Barry Jones: A Thinking Reed


Everyone of my age can remember Barry Jones and the consummate ease with which he demolished questions on Pick a Box on the old black and white TV. He was known for taking issue with Bob Dyer about certain expected answers, most famously in response to a question about "the first British Governor-General of India", where he pointed out that Warren Hastings was only technically Governor of Bengal.

He went on to become a prolific writer, a Federal politician and farsighted minister for Science and then President of the Labor Party and finally an Australian Living Treasure. I was browsing in Readings in Lygon St a few months ago and there he was, at the classical records section, checking out some titles. Barry Jones books in my library include
  • Dictionary of World Biography
  • Decades of Decision 1860 - A compendium of Modern History
  • Sleepers Wake! - Technology and the Future of Work
  • Barry Jones - A Thinking Reed (autobiography)

I bought and read his autobiography A Thinking Reed in October 2012. It somehow felt appropriate that Chapter 1 should start with a review of his birth in Geelong in 1932 and a discussion of the obstetrician Dr Mary Clementina de Garis!

Everything he writes is golden - we are so lucky that he is still with us, along with the likes of Phillip Adams.

Here is a superb review by Paul Kauffman, adjunct professor at the National Institute for Governance in Canberra, 

Barry Jones, polymath and parliamentarian, has published an autobiography which is a primary text for Australian history. In fact he spent his early life teaching history at school and university before going onto greater things. Like the nineteenth century philosopher, John Stuart Mill, Barry Jones worked as a parliamentarian for many years because he thought that good ideas should make the world a better place. His 560 page autobiography, with a foreword by his friend, the broadcaster Phillip Adams, is almost a collection of fifteen essays, connected by the thread of Barry Jones’ life as a ‘thinking reed’, a quote from Pascal. When his parliamentary addresses referred to intellectuals such as Pascal, he would confuse his parliamentary audience, because as Phillip Adams observed, ‘When you talk about Pascal, they think you mean lollies.’

The book has five diamonds in it, which are the chapters when Jones was centre stage, rather than a (large and important) fly on the wall. As far as I can tell, they are an accurate, truthful and perceptive account of his most significant achievements. ‘Quiz Show’ covers the years in the 1960s when he dominated Pick a Box. ‘Death Penalty’ covers capital punishment, or ‘ritual murder’, and Jones’ ultimately successful campaigns to end capital punishment in Australia between 1962 and 1967. Among OECD countries, only the USA now carries out capital punishment.

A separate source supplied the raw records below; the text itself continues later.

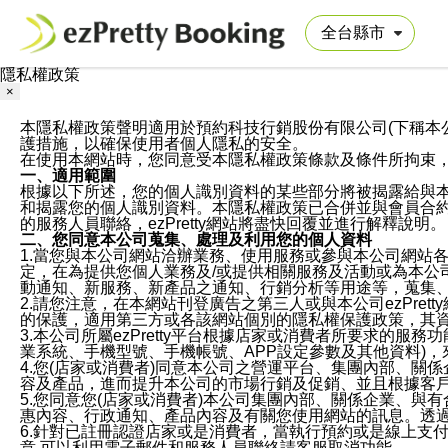
隱私權政策
×
本隱私權政策聲明適用於預約科技行銷股份有限公司(下稱本公司)於ezP
護措施，以確保使用者個人隱私的安全。
在使用本網站時，您同意受本隱私權政策條款及條件所拘束
一、適用範圍
根據以下所述，您的個人識別資料的某些部分將被揭露給與
和揭露您的個人識別資料。本隱私權政策已合併並與會員合約的
的服務人員聯絡，ezPretty網站將盡快回覆並進行解釋說明。
二、您同意本公司蒐集、處理及利用您的個人資料
1.當您與本公司網站洽辦業務、使用服務或參與本公司網站
定，在為提供您個人業務及/或提供相關服務及活動或為本
動通知、新服務、新產品之通知、行銷分析等用途等，蒐集
2.請您注意，在本網站刊登廣告之第三人或與本公司ezPr
的保護，適用第三方或各該網站個別的隱私權保護政策，其
3.本公司所屬ezPretty平台根據店家或消費者所要求的
業系統、手機型號、手機帳號、APP設定參數及其他資料)
4.您(店家或消費者)同意本公司之營運平台、集團內部、
容及產品，進而提升本公司的市場行銷及促銷、並且根據客
5.您同意您(店家或消費者)本公司集團內部、關係企業、
惠內容、行政通知、產品內容及有關您使用網站的訊息。透過
6.針對已註冊認證店家或是消費者，當執行預約或是線上支付
意,可以利用電子郵件和服務人員聯絡請客服取消功能。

Another chapter tells of Jones’ book Sleepers, Wake, which was almost never published after Melbourne University reviewers found it ‘too broad in scope’. The book was published in five languages, went through four editions and 20 reprints, and sold 100,000 copies, primarily in Australia and mostly as a final year and university textbook. It concerns technological change, and how it can enlarge or threaten human capacity. The book has amazing breadth. It argues against overspecialisation, and for service industries and the production of high value-added brand name goods. In Australia, Jones was 20 years ahead of his time.

Jones discusses his often frustrated role as Minister for Science from 1983 to 1990, sometimes without staff, and often without power. The power of television is indicated by the fact that when he was coming to the end of his Ministerial career people would approach him in the street and say, ‘We all loved you in the quizzes. What are you doing these days?’ Jones’ advocacy of new technology, IT and biotech industries did have remarkable influence in one country. The OECD review of Australia’s science and technology policies in 1984 included an Irish official, who read Jones’ works closely. Their 1986 report emphasises the importance of ‘knowledge-intensive’ services. The Irish official became principal adviser to the Irish prime minister, John Bruton, who told Jones that his policies significantly influenced Ireland’s technological revolution. Since implementing Jones’ policies, Ireland has enjoyed an annual growth of 10 per cent a year over many years, and has a per capita income about twice Australia’s.

The climax – or epitaph – of the book is Jones’ discussion of his ‘years of [intellectual] exile’: 1979, when belief in government economic intervention ‘collapsed’ around the world; 1989, when only ‘triumphant capitalism’ was left standing as a model after communism collapsed in Europe; and 2001 when ‘fear of terrorism debased democratic practice’.

It is likely that most people will not read the 560 pages of Jones’ intellectual autobiography. I suggest that the five ‘diamond’ chapters totalling 180 pages, with Adams’ foreword and the 17 photos of world figures that Jones has taken, should be published in paperback, with the provisional title ‘From Quiz Champion to Global Prophet’. If they are promoted among young people such as university students (at an age when people are most likely to be receptive to new ideas), this quality autobiography should have the readership and influence that it deserves.